■ Testo fornito:
A questo scenario di scuole che sono aperte d’estate (sebbene con tutte le difficoltà del caso per l’inadeguatezza delle strutture), per continuare ad accogliere e supportare chi rischia di disseminare solo briciole e di perdersi nell’intricato bosco di un contesto sociale sfavorevole, fatto anche di resistenze da parte degli stessi genitori, poco propensi ad accettare pure quest’opportunità, fa da contraltare anche la necessità di rispondere all’esigenza dei genitori lavoratori di assicurarsi un luogo in cui tenere i propri figli, salvo i limiti strutturali delle scuole stesse, che non possono essere ignorati o ritenuti irrilevanti.

Un tempo a questa esigenza si rispondeva con possibilità alternative alla scuola: si pensi alle colonie, ai campi estivi e a tutta una serie di modalità organizzative che permettevano ai minori anche di cambiare completamente contesti esperienziali.

Oggi si guarda alla scuola come luogo privilegiato per rispondere a tutte le esigenze possibili, a prescindere da ciò di cui tali esigenze avrebbero realmente bisogno per essere pienamente soddisfatte, sia in termini di risorse, adeguatezza delle strutture, personale ad hoc, etc., sia in relazione alla necessità di garantire in primis contesti adeguati, a salvaguardia del benessere psicofisico di bambine/i, ragazze/i.

■ Materiale estratto:

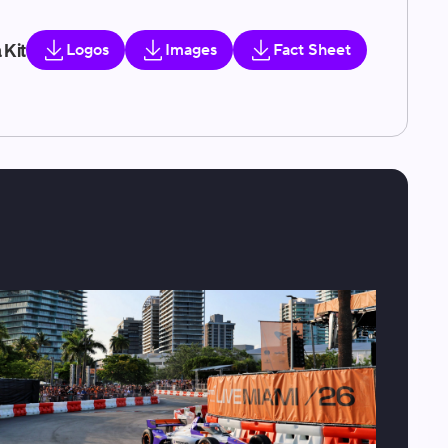
 Kit
Logos
Images
Fact Sheet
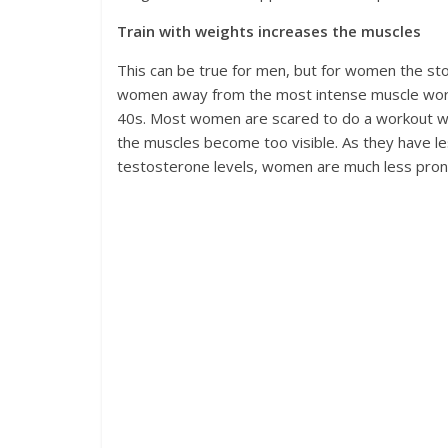
Train with weights increases the muscles
This can be true for men, but for women the stor
women away from the most intense muscle work
40s. Most women are scared to do a workout wit
the muscles become too visible. As they have le
testosterone levels, women are much less prone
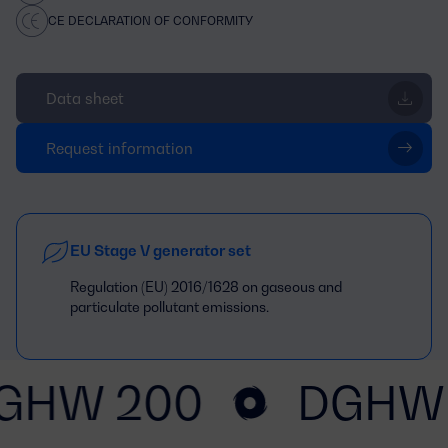
CE DECLARATION OF CONFORMITY
Data sheet
Request information
EU Stage V generator set
Regulation (EU) 2016/1628 on gaseous and
particulate pollutant emissions.
GHW 200
DGHW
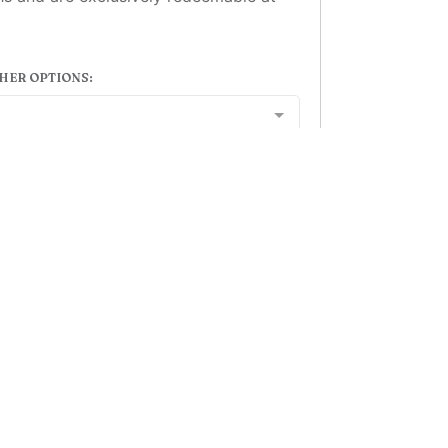
HER OPTIONS:
Add to basket
ion Hotel Aberdeen - 78 Guild Street, Aberdeen, AB11 6GN
eservations@stationhotelaberdeen.com
| Tel: 01224 58721
Powered by
Gift Voucher Brilliance
, developed by
Clockwork Marketing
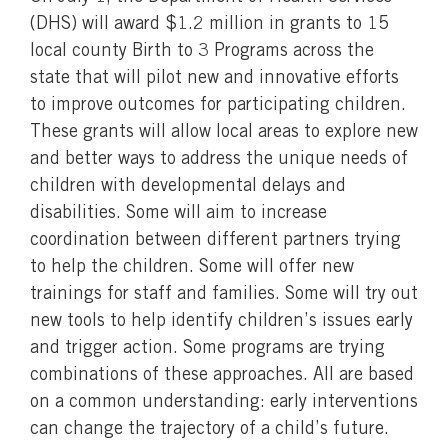
(DHS) will award $1.2 million in grants to 15
local county Birth to 3 Programs across the
state that will pilot new and innovative efforts
to improve outcomes for participating children.
These grants will allow local areas to explore new
and better ways to address the unique needs of
children with developmental delays and
disabilities. Some will aim to increase
coordination between different partners trying
to help the children. Some will offer new
trainings for staff and families. Some will try out
new tools to help identify children’s issues early
and trigger action. Some programs are trying
combinations of these approaches. All are based
on a common understanding: early interventions
can change the trajectory of a child’s future.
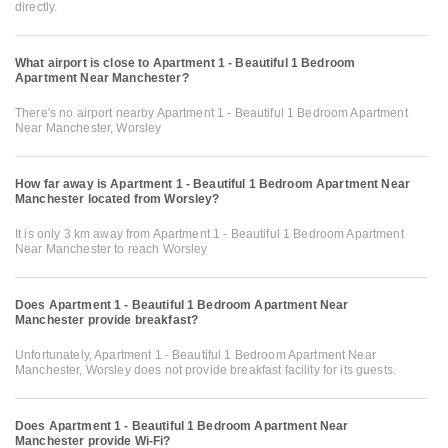
directly.
What airport is close to Apartment 1 - Beautiful 1 Bedroom
Apartment Near Manchester?
There's no airport nearby Apartment 1 - Beautiful 1 Bedroom Apartment
Near Manchester, Worsley
How far away is Apartment 1 - Beautiful 1 Bedroom Apartment Near
Manchester located from Worsley?
It is only 3 km away from Apartment 1 - Beautiful 1 Bedroom Apartment
Near Manchester to reach Worsley
Does Apartment 1 - Beautiful 1 Bedroom Apartment Near
Manchester provide breakfast?
Unfortunately, Apartment 1 - Beautiful 1 Bedroom Apartment Near
Manchester, Worsley does not provide breakfast facility for its guests.
Does Apartment 1 - Beautiful 1 Bedroom Apartment Near
Manchester provide Wi-Fi?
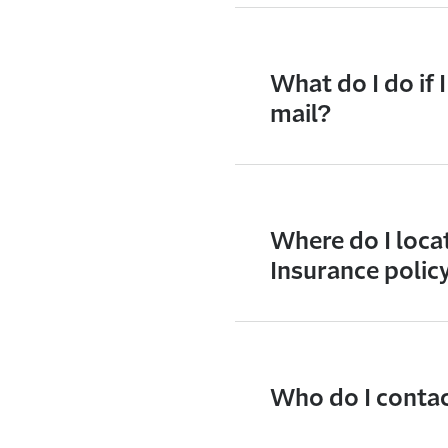
What do I do if 
mail?
Where do I loca
Insurance polic
Who do I contact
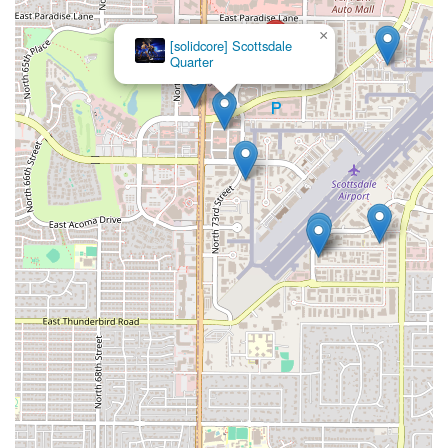
×
[solidcore] Scottsdale
Quarter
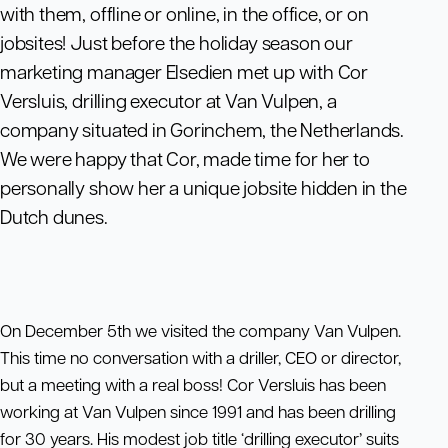
with them, offline or online, in the office, or on
jobsites! Just before the holiday season our
marketing manager Elsedien met up with Cor
Versluis, drilling executor at Van Vulpen, a
company situated in Gorinchem, the Netherlands.
We were happy that Cor, made time for her to
personally show her a unique jobsite hidden in the
Dutch dunes.
On December 5th we visited the company Van Vulpen.
This time no conversation with a driller, CEO or director,
but a meeting with a real boss! Cor Versluis has been
working at Van Vulpen since 1991 and has been drilling
for 30 years. His modest job title ‘drilling executor’ suits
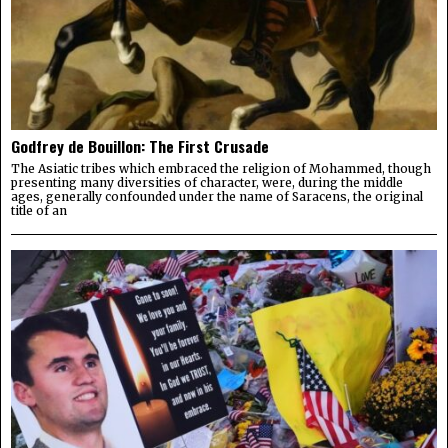
Godfrey de Bouillon: The First Crusade
The Asiatic tribes which embraced the religion of Mohammed, though
presenting many diversities of character, were, during the middle
ages, generally confounded under the name of Saracens, the original
title of an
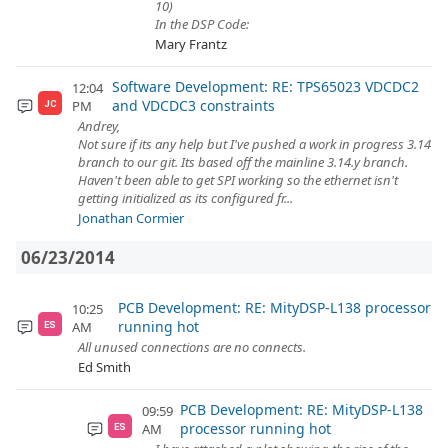
10)
In the DSP Code:
Mary Frantz
Software Development: RE: TPS65023 VDCDC2
12:04
and VDCDC3 constraints
PM
JC
Andrey,
Not sure if its any help but I've pushed a work in progress 3.14
branch to our git. Its based off the mainline 3.14.y branch.
Haven't been able to get SPI working so the ethernet isn't
getting initialized as its configured fr...
Jonathan Cormier
06/23/2014
PCB Development: RE: MityDSP-L138 processor
10:25
running hot
AM
ES
All unused connections are no connects.
Ed Smith
PCB Development: RE: MityDSP-L138
09:59
processor running hot
AM
ES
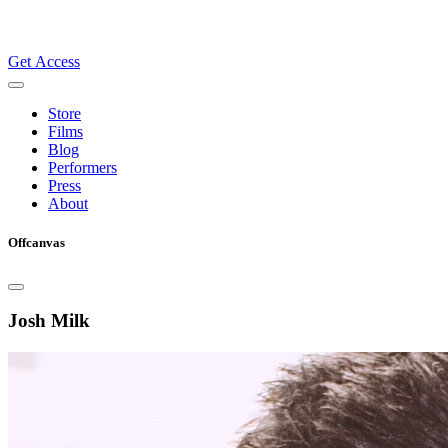
Get Access
Store
Films
Blog
Performers
Press
About
Offcanvas
Josh Milk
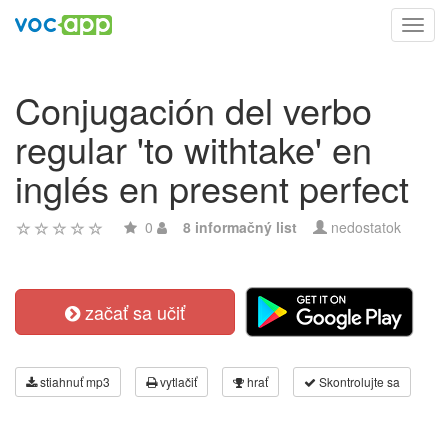
Toggl
navig
Conjugación del verbo
regular 'to withtake' en
inglés en present perfect
0
8 informačný list
nedostatok
začať sa učiť
stiahnuť mp3
vytlačiť
hrať
Skontrolujte sa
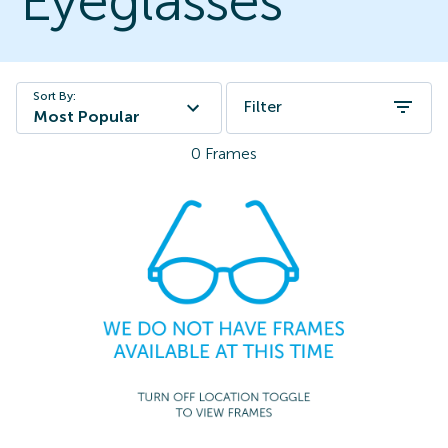
Eyeglasses
Sort By:
Filter
Most Popular
0
Frames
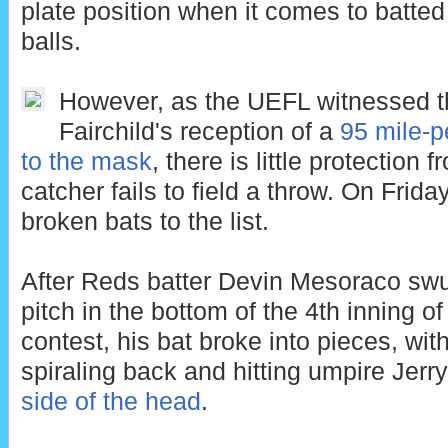
plate position when it comes to batted
balls.
However, as the UEFL witnessed t
Fairchild's reception of a
95 mile-p
to the mask
, there is little protection
catcher fails to field a throw. On Frid
broken bats to the list.
After Reds batter Devin Mesoraco swu
pitch in the bottom of the 4th inning 
contest, his bat broke into pieces, with
spiraling back and hitting umpire Jer
side of the head
.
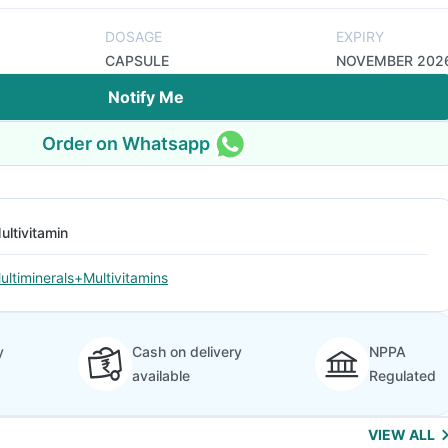
DOSAGE
EXPIRY
CAPSULE
NOVEMBER 202
Notify Me
Order on Whatsapp
ultivitamin
ultiminerals+Multivitamins
y
Cash on delivery
NPPA
available
Regulated
VIEW ALL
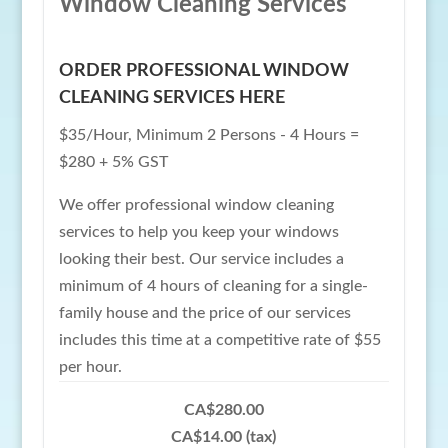
Window Cleaning Services
ORDER PROFESSIONAL WINDOW
CLEANING SERVICES HERE
$35/Hour, Minimum 2 Persons - 4 Hours =
$280 + 5% GST
We offer professional window cleaning
services to help you keep your windows
looking their best. Our service includes a
minimum of 4 hours of cleaning for a single-
family house and the price of our services
includes this time at a competitive rate of $55
per hour.
CA$280.00
CA$14.00 (tax)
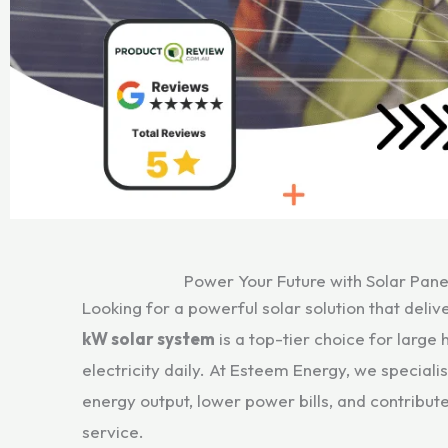
Power Your Future with Solar Pane
Looking for a powerful solar solution that del
kW solar system
is a top-tier choice for larg
electricity daily. At Esteem Energy, we speciali
energy output, lower power bills, and contribut
service.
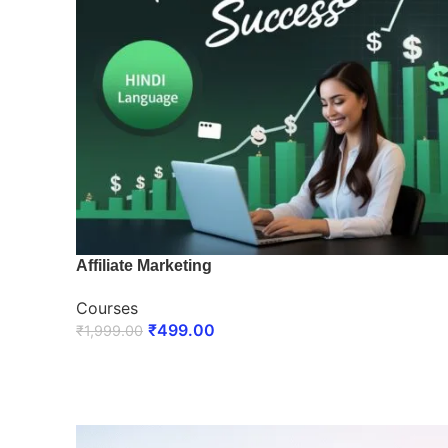
Affiliate Marketing
Courses
₹
499.00
₹
1,999.00
ENROLL NOW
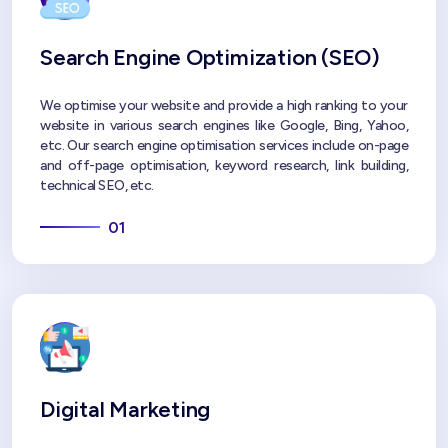
Search Engine Optimization (SEO)
We optimise your website and provide a high ranking to your
website in various search engines like Google, Bing, Yahoo,
etc. Our search engine optimisation services include on-page
and off-page optimisation, keyword research, link building,
technical SEO, etc.
01
Digital Marketing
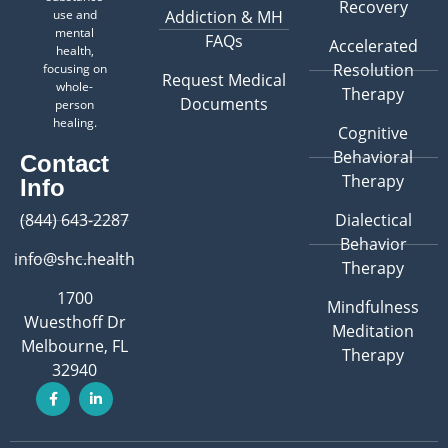
Recovery
use and
Addiction & MH
mental
FAQs
Accelerated
health,
Resolution
focusing on
Request Medical
whole-
Therapy
Documents
person
healing.
Cognitive
Behavioral
Contact
Therapy
Info
(844) 643-2287
Dialectical
Behavior
info@shc.health
Therapy
1700
Mindfulness
Wuesthoff Dr
Meditation
Melbourne, FL
Therapy
32940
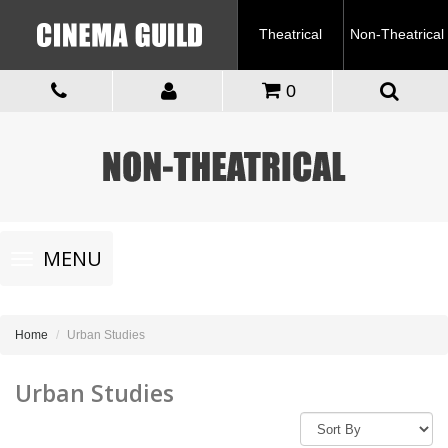
Theatrical
Non-Theatrical
0
Toggle
MENU
navigation
Home
Urban Studies
Urban Studies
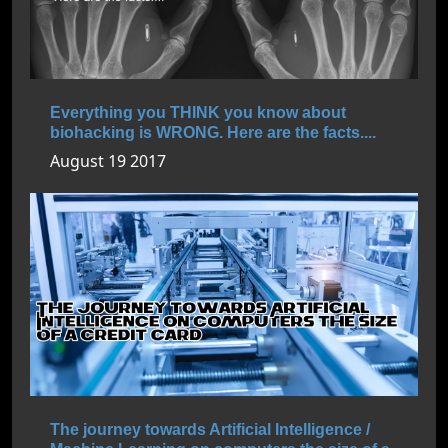
Everything you THINK you know about
biohacking is WRONG. Here are the facts....
August 19 2017
The journey towards Artificial Intelligence /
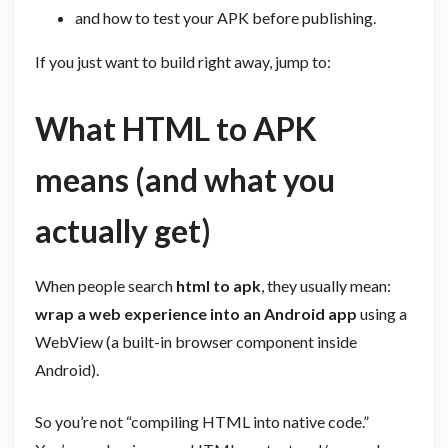
and how to test your APK before publishing.
If you just want to build right away, jump to:
What HTML to APK
means (and what you
actually get)
When people search
html to apk
, they usually mean:
wrap a web experience into an Android app
using a
WebView (a built-in browser component inside
Android).
So you’re not “compiling HTML into native code.”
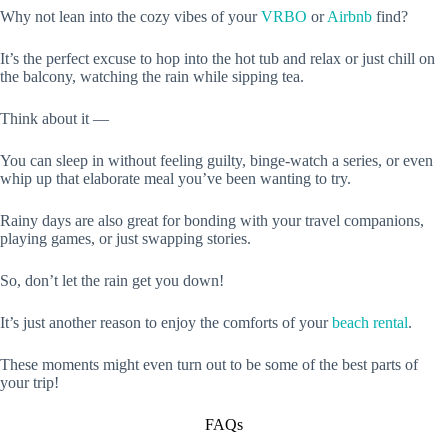
Why not lean into the cozy vibes of your
VRBO
or
Airbnb
find?
It’s the perfect excuse to hop into the hot tub and relax or just chill on
the balcony, watching the rain while sipping tea.
Think about it —
You can sleep in without feeling guilty, binge-watch a series, or even
whip up that elaborate meal you’ve been wanting to try.
Rainy days are also great for bonding with your travel companions,
playing games, or just swapping stories.
So, don’t let the rain get you down!
It’s just another reason to enjoy the comforts of your
beach rental
.
These moments might even turn out to be some of the best parts of
your trip!
FAQs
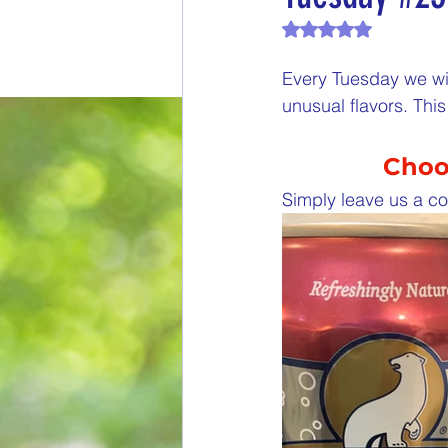
Rated NaN out of 
End of Month Report
E
Every Tuesday we wil
unusual flavors. Th
$5 Dollars Fridays
Month
Choos
Welcome New Members
Simply leave us a co
New Changes
DON'T F
Our Story
Game is Ope
End of Year Give-Aways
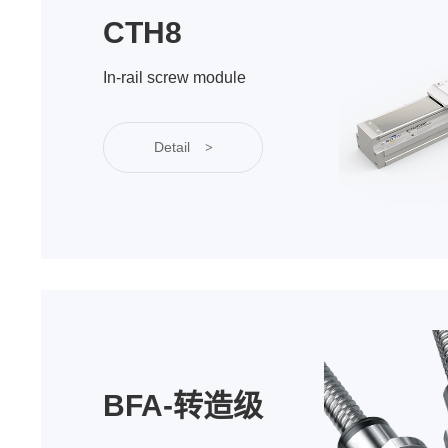
CTH8
In-rail screw module
Detail
>
BFA-转造级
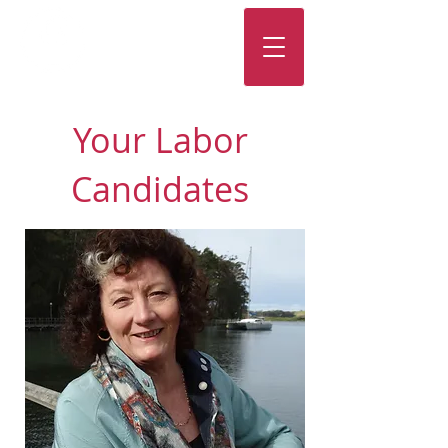
Your Labor
Candidates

■ Compito 1:
Secondo il testo sulle scuole aperte d'estate, in passato con quali soluzioni si rispondeva all'esigenza dei genitori lavoratori?
■ Compito 2:
Nel testo sulle scuole aperte d'estate, riscrivi in forma più breve il paragrafo che inizia con "Oggi si guarda alla scuola", mantenendo i fatti principali.
■ Compito 3:
Trascrivi dal testo sulle scuole aperte d'estate tutto il brano che parte da "A questo scenario" e arriva giù fino a "completamente contesti esperienziali.".

■ Soluzione 1:
Con alternative alla scuola, come le colonie, i campi estivi e altre modalità organizzative che permettevano ai minori di cambiare completamente contesto.

■ Soluzione 2:
Oggi la scuola è vista come il luogo privilegiato per rispondere a ogni esigenza. Non si tiene conto di ciò che servirebbe davvero per soddisfarle: risorse, strutture adeguate, personale apposito e, prima di tutto, contesti adatti a tutelare il benessere psicofisico di bambine/i e ragazze/i.

■ Soluzione 3:
A questo scenario di scuole che sono aperte d’estate (sebbene con tutte le difficoltà del caso per l’inadeguatezza delle strutture), per continuare ad accogliere e supportare chi rischia di disseminare solo briciole e di perdersi nell’intricato bosco di un contesto sociale sfavorevole, fatto anche di resistenze da parte degli stessi genitori, poco propensi ad accettare pure quest’opportunità, fa da contraltare anche la necessità di rispondere all’esigenza dei genitori lavoratori di assicurarsi un luogo in cui tenere i propri figli, salvo i limiti strutturali delle scuole stesse, che non possono essere ignorati o ritenuti irrilevanti.

Un tempo a questa esigenza si rispondeva con possibilità alternative alla scuola: si pensi alle colonie, ai campi estivi e a tutta una serie di modalità organizzative che permettevano ai minori anche di cambiare completamente contesti esperienziali.